(Images with localized body landmarks)
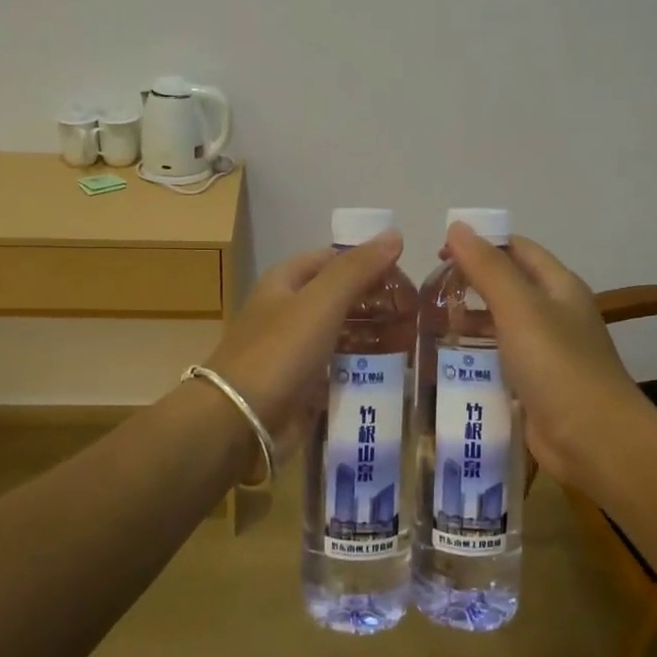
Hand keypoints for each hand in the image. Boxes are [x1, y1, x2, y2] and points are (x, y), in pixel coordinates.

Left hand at [202, 234, 405, 456]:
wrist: (240, 421)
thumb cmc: (279, 352)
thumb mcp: (321, 302)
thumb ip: (357, 269)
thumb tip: (394, 234)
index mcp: (285, 282)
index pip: (333, 259)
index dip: (368, 263)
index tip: (405, 278)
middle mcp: (288, 312)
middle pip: (339, 298)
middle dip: (376, 303)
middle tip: (416, 313)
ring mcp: (294, 351)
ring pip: (342, 334)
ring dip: (373, 336)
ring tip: (411, 343)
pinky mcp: (301, 386)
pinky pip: (338, 370)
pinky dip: (362, 369)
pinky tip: (391, 374)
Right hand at [444, 223, 650, 483]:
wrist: (595, 441)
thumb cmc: (558, 365)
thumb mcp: (520, 309)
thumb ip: (488, 268)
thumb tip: (458, 226)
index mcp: (558, 286)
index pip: (517, 248)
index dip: (480, 243)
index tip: (438, 253)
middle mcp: (555, 313)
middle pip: (508, 285)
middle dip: (470, 283)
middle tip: (428, 292)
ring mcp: (547, 351)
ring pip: (502, 324)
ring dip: (469, 321)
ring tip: (428, 324)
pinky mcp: (535, 384)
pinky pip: (501, 360)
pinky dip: (476, 356)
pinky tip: (448, 362)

| TASK GOAL |
Only the lines from the one with "middle mcp: (555, 313)" through the end of the records above are to be copied, exactly as written.

| WRITTEN RESPONSE |
middle mcp: (555, 313)
middle pip: (508, 285)
middle dip: (470, 283)
middle tip: (428, 292)
ring mcp: (547, 351)
ring pip: (502, 324)
ring dip: (469, 321)
ring tip: (428, 324)
pinky mcp: (535, 384)
pinky pip: (501, 360)
pinky dip: (476, 356)
pinky tip: (448, 362)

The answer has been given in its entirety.